Title: Calibration of a crop model to irrigated water use using a genetic algorithm

Author
item BULATEWICZ, TOM - Kansas State University
item JIN, WEI - Kansas State University
item STAGGENBORG, SCOTT - Kansas State University
item LAUWO, SIMON - Kansas State University
item MILLER, M - Kansas State University
item DAS, SANJAY - Kansas State University
item ANDRESEN, DANIEL - Kansas State University
item PETERSON, JEFFREY - Kansas State University
item STEWARD, DAVID - Kansas State University
item WELCH, STEPHEN - Kansas State University

Submitted to: Hydrology and Earth System Sciences
Publication Type: Peer Reviewed Journal
Publication Acceptance Date: 8/3/2009
Publication Date: 8/14/2009
Citation: Bulatewicz, T., Jin, W., Staggenborg, S., Lauwo, S., Miller, M., Das, S., Andresen, D., Peterson, J., Steward, D.R., Welch, S.M. 2009. Calibration of a crop model to irrigated water use using a genetic algorithm.
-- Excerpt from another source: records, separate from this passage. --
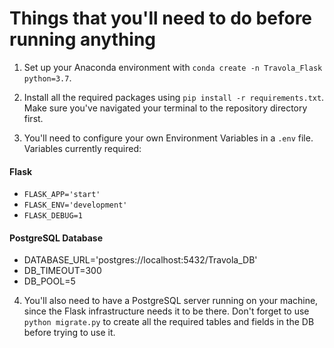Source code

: # Things that you'll need to do before running anything

1. Set up your Anaconda environment with `conda create -n Travola_Flask python=3.7`.

2. Install all the required packages using `pip install -r requirements.txt`. Make sure you've navigated your terminal to the repository directory first.

3. You'll need to configure your own Environment Variables in a  `.env` file. Variables currently required:

#### Flask
- `FLASK_APP='start'`
- `FLASK_ENV='development'`
- `FLASK_DEBUG=1`

#### PostgreSQL Database
- DATABASE_URL='postgres://localhost:5432/Travola_DB' 
- DB_TIMEOUT=300
- DB_POOL=5

4. You'll also need to have a PostgreSQL server running on your machine, since the Flask infrastructure needs it to be there. Don't forget to use `python migrate.py` to create all the required tables and fields in the DB before trying to use it.
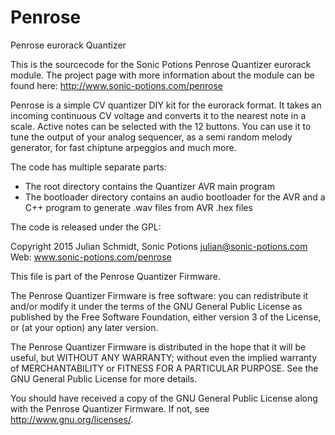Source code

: # Penrose
Penrose eurorack Quantizer

This is the sourcecode for the Sonic Potions Penrose Quantizer eurorack module.
The project page with more information about the module can be found here: http://www.sonic-potions.com/penrose

Penrose is a simple CV quantizer DIY kit for the eurorack format. 
It takes an incoming continuous CV voltage and converts it to the nearest note in a scale. 
Active notes can be selected with the 12 buttons. You can use it to tune the output of your analog sequencer, as a semi random melody generator, for fast chiptune arpeggios and much more.

The code has multiple separate parts:
- The root directory contains the Quantizer AVR main program
- The bootloader directory contains an audio bootloader for the AVR and a C++ program to generate .wav files from AVR .hex files

The code is released under the GPL:

Copyright 2015 Julian Schmidt, Sonic Potions <julian@sonic-potions.com>
Web: www.sonic-potions.com/penrose

This file is part of the Penrose Quantizer Firmware.

The Penrose Quantizer Firmware is free software: you can redistribute it and/or modify
it under the terms of the GNU General Public License as published by
the Free Software Foundation, either version 3 of the License, or
(at your option) any later version.

The Penrose Quantizer Firmware is distributed in the hope that it will be useful,
but WITHOUT ANY WARRANTY; without even the implied warranty of
MERCHANTABILITY or FITNESS FOR A PARTICULAR PURPOSE.  See the
GNU General Public License for more details.

You should have received a copy of the GNU General Public License
along with the Penrose Quantizer Firmware.  If not, see <http://www.gnu.org/licenses/>.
Hydrology and Earth System Sciences. 13(8):1467-1483.

Interpretive Summary:

Technical Abstract: Near-term consumption of groundwater for irrigated agriculture in the High Plains Aquifer supports a dynamic bio-socio-economic system, all parts of which will be impacted by a future transition to sustainable usage that matches natural recharge rates. Plants are the foundation of this system and so generic plant models suitable for coupling to representations of other component processes (hydrologic, economic, etc.) are key elements of needed stakeholder decision support systems. This study explores utilization of the Environmental Policy Integrated Climate (EPIC) model to serve in this role. Calibration required many facilities of a fully deployed decision support system: geo-referenced databases of crop (corn, sorghum, alfalfa, and soybean), soil, weather, and water-use data (4931 well-years), interfacing heterogeneous software components, and massively parallel processing (3.8×10**9 model runs). Bootstrap probability distributions for ten model parameters were obtained for each crop by entropy maximization via the genetic algorithm. The relative errors in yield and water estimates based on the parameters are analyzed by crop, the level of aggregation (county- or well-level), and the degree of independence between the data set used for estimation and the data being predicted.